> [REQUIRED WORK]
**A)** Translate this sentence from the essay on representation into Spanish: "I think her whole piece is worth reading."
**B)** Please extend the essay on representation, starting after its last sentence.

*** SOURCE EXCERPT

27 August 2018

Where Insistence on Representation Ultimately Leads

by Hohn Cho



Fred Butler and Shaun Marksbury have written responses to a piece where Terrence Jones accuses my pastor, John MacArthur (who is, among many other things, President of The Master's Seminary*), of the sin of partiality due to the nature of the curriculum independently chosen by TMS professors in their own academic freedom. Apparently, there are not enough books by and about Christians of a certain subgroup to suit Mr. Jones' preferences.

Putting aside for a moment the reality of where the Reformation geographically originated and then primarily took place, and the testimony that numerous early church fathers from North Africa apparently were and still are indeed taught at TMS, Mr. Jones' article illustrates the growing problem in both the world and increasingly even in the church of elevating equality of outcome over equality of opportunity. Reading his piece reminded me strongly of a controversy that arose a couple of months ago in the UK, when publisher Penguin Random House, apparently the largest general-interest paperback company in the world, virtuously declared that by 2025, their authors would reflect UK society. Author Lionel Shriver acerbically critiqued this policy. I think her whole piece is worth reading. (And by the way, did you happen to make the mistake of assuming her gender?) But this part is especially apropos:

I'd been suffering under the misguided illusion that the purpose of mainstream publishers like Penguin Random House was to sell and promote fine writing. A colleague's forwarded email has set me straight. Sent to a literary agent, presumably this letter was also fired off to the agents of the entire Penguin Random House stable. The email cites the publisher's 'new company-wide goal': for 'both our new hires and the authors we acquire to reflect UK society by 2025.' (Gotta love that shouty boldface.) 'This means we want our authors and new colleagues to reflect the UK population taking into account ethnicity, gender, sexuality, social mobility and disability.' The email proudly proclaims that the company has removed 'the need for a university degree from nearly all our jobs'—which, if my manuscript were being copy-edited and proof-read by folks whose university-educated predecessors already exhibited horrifyingly weak grammar and punctuation, I would find alarming.

******
*** PROVIDED MATERIAL

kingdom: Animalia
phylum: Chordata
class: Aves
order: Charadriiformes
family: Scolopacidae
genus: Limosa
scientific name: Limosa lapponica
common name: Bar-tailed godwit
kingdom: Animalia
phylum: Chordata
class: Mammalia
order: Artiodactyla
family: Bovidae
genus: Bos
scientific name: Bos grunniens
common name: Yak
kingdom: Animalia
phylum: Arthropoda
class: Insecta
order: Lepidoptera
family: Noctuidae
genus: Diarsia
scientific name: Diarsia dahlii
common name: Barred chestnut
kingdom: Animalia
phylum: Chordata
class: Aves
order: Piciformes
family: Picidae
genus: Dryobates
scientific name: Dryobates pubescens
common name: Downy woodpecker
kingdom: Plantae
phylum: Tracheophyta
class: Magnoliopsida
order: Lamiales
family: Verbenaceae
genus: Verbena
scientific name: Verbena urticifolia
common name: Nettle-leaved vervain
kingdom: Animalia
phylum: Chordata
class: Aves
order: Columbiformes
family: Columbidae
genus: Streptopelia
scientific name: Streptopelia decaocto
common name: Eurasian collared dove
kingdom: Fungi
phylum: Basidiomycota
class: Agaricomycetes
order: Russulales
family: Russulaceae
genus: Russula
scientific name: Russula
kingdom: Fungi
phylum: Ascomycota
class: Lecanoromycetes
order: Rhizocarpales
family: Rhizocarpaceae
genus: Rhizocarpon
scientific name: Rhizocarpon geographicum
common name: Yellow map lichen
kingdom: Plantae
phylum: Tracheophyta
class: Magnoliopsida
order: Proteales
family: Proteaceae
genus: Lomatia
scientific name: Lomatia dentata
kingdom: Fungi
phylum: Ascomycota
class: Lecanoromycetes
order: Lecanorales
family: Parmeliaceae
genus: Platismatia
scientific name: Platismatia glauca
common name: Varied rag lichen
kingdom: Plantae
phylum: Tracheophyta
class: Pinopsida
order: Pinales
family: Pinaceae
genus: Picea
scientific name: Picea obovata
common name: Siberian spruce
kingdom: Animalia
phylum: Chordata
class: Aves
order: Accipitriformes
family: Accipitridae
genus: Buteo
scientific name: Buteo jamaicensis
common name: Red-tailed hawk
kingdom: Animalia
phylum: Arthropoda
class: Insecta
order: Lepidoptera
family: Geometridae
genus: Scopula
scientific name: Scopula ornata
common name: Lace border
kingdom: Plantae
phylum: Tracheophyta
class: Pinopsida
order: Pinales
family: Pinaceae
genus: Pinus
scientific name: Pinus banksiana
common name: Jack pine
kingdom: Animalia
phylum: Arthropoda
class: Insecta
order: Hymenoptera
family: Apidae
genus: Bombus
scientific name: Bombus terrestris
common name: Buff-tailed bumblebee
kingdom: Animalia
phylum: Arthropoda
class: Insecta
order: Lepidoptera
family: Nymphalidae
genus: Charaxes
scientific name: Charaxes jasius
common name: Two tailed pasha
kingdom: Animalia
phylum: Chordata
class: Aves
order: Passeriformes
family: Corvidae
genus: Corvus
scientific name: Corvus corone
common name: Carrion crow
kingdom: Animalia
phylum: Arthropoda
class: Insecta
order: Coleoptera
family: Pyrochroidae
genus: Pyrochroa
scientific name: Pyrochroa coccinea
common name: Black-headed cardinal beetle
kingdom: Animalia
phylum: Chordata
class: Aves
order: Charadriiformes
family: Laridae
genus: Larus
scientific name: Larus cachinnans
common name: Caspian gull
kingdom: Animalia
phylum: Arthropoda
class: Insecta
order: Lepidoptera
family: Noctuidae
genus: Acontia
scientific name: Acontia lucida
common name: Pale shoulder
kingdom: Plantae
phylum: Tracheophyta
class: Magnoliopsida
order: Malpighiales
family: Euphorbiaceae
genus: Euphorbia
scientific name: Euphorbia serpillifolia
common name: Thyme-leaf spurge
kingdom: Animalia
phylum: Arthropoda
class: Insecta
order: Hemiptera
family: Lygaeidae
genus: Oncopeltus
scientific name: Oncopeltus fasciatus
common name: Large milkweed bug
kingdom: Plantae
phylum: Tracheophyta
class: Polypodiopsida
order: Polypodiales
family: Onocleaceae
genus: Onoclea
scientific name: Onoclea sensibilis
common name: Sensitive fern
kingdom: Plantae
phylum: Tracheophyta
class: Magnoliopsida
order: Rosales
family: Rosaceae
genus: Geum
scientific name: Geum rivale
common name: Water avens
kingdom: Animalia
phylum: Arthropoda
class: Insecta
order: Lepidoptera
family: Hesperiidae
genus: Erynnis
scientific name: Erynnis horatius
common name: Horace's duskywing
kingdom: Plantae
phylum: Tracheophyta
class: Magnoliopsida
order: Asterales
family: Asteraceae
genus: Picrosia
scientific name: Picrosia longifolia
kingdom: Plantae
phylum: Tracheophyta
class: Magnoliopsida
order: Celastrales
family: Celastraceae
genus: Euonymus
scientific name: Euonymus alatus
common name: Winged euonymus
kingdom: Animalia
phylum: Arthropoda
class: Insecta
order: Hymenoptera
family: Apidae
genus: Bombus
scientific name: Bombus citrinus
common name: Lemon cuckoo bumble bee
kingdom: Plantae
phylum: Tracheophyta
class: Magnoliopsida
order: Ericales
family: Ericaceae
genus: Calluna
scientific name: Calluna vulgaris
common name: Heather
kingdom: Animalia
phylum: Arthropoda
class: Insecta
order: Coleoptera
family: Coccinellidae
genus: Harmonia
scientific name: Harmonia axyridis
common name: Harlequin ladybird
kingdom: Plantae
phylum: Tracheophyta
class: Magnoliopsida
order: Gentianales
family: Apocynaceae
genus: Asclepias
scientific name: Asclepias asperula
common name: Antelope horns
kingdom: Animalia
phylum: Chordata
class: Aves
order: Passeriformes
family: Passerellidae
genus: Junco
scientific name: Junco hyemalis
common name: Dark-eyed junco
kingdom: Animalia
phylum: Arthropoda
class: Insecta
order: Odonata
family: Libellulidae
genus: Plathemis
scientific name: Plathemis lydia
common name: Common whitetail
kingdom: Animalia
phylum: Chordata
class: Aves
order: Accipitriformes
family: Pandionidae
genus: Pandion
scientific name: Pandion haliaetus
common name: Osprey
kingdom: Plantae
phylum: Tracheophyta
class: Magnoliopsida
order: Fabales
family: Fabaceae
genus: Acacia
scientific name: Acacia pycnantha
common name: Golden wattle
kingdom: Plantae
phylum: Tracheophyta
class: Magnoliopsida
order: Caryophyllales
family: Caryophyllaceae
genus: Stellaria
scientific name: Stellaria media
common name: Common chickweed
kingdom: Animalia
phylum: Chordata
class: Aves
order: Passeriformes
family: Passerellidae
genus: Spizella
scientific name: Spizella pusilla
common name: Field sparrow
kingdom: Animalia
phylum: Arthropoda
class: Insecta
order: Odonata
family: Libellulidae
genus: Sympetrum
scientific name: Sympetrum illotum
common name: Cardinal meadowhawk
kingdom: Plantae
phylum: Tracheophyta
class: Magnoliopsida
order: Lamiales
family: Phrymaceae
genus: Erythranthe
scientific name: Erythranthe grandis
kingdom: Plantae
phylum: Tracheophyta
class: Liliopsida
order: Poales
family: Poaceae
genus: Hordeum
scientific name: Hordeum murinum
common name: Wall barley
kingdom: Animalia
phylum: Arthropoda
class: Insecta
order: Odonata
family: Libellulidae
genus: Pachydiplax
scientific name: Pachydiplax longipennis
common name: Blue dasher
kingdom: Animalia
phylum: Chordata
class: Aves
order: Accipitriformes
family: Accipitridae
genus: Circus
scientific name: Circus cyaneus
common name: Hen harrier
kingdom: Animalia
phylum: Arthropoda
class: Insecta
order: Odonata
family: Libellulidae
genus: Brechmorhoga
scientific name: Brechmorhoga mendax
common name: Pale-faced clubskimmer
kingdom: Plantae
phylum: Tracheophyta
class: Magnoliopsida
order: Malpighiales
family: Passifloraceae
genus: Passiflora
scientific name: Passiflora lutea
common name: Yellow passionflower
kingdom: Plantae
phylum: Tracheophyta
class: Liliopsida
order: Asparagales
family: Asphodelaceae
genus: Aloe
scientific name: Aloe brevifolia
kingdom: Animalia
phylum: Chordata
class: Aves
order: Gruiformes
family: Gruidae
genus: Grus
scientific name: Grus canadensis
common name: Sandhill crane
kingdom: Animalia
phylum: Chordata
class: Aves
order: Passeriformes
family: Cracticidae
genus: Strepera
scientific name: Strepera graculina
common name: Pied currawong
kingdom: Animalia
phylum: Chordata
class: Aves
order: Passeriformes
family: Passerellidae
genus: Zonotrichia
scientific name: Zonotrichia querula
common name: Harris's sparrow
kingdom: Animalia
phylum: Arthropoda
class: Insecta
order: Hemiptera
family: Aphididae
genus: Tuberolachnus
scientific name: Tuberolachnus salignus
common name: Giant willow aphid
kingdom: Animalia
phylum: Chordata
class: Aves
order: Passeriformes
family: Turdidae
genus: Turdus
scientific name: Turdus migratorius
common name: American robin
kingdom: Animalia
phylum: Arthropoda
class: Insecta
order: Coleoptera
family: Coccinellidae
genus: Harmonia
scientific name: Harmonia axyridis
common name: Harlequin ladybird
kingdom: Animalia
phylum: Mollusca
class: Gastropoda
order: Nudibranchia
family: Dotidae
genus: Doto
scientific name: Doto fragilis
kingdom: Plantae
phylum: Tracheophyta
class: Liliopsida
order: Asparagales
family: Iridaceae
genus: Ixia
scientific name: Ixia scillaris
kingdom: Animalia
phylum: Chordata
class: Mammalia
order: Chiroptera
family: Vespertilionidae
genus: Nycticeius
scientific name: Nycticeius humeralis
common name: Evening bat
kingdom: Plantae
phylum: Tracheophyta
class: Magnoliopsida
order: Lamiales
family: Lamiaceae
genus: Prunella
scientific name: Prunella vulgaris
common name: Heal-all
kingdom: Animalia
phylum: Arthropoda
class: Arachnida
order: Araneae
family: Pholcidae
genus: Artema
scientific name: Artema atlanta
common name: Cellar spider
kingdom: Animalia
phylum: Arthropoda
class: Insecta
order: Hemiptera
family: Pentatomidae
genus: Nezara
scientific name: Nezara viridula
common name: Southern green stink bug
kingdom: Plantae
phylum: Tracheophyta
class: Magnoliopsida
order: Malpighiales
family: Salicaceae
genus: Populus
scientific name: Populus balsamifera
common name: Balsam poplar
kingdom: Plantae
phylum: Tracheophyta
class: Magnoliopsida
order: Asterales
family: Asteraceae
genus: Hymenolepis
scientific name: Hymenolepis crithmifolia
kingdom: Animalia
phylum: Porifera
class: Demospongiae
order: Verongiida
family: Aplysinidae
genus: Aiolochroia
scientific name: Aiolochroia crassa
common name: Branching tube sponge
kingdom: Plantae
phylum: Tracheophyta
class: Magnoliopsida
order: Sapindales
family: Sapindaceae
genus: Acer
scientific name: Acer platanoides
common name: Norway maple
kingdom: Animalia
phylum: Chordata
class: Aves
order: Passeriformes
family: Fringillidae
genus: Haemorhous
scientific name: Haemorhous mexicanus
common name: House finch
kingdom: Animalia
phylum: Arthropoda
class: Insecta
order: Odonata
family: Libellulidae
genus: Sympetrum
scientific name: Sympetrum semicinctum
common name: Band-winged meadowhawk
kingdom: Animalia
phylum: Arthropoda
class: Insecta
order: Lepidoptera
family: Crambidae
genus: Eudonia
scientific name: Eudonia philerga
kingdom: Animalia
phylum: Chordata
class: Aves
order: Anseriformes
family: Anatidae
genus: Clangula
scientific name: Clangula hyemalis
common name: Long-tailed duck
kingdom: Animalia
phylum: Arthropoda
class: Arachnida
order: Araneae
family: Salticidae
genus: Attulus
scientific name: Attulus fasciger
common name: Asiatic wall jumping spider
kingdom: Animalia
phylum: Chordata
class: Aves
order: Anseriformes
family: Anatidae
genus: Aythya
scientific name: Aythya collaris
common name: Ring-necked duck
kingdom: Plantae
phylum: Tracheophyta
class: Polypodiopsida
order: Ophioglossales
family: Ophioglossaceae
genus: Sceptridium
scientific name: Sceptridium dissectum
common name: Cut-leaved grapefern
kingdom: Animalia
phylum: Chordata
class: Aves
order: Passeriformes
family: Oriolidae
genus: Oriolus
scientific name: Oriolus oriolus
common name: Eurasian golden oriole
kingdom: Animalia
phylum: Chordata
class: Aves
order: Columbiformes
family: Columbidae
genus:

******

> [TASK RESPONSES]
**A)** Creo que vale la pena leer todo su artículo.

**B)**
The accompanying questionnaire for PRH authors is by turns fascinating, comical and depressing. Gender and ethnicity questions provide the coy 'prefer not to say' option, ensuring that being female or Japanese can remain your deep dark secret. As the old chocolate-or-vanilla sexes have multiplied into Baskin Robbins, responders to 'How would you define your gender?' may tick, 'Prefer to use my own term'. In the pull-down menu under 'How would you define your sexual orientation?', 'Bi' and 'Bisexual' are listed as two completely different answers (what do these publishing worthies imagine 'bi' means?). Not subsumed by that mere 'gender' enquiry, out of only ten questions, 'Do you identify as trans?' merits a whole separate query—for 0.1 per cent of the population. (Thus with a staff of about 2,000, PRH will need to hire exactly two). You can self-classify as disabled, and three sequential questions obviously hope to elicit that you've been as badly educated as humanly possible.

And check out the ethnicity pull-down. 'Asian or Asian British' may specify 'Indian,' 'Bangladeshi, 'Chinese', or 'Pakistan'; the correct adjectival form of the latter nationality seems to be mysteriously unprintable. 'Black or Black British' may identify as 'Caribbean' or 'African'. 'Mixed' allows for the options 'White and Black African', 'White and Black Caribbean', and 'White and Asian', but any other combo is merely 'Mixed: Other'. As for us crackers, there's 'White: British', 'White: Irish', and 'White: Gypsy or Irish Traveller', but the rest can only tick 'White: Other'.

Let's unpack that pull-down. If your office is chocka with Italians, Greeks, Spaniards, Germans, Danes, Finns, Bosnians, Hungarians, Czechs, Russians, Americans, Canadians, Australians, Kiwis, Argentines, Guatemalans, Mexicans, Romanians who aren't travellers and South African Jews—I could go on—together speaking dozens of languages and bringing to their workplace a richly various historical and cultural legacy, the entire workforce could be categorised as 'White: Other'. Your office is not diverse.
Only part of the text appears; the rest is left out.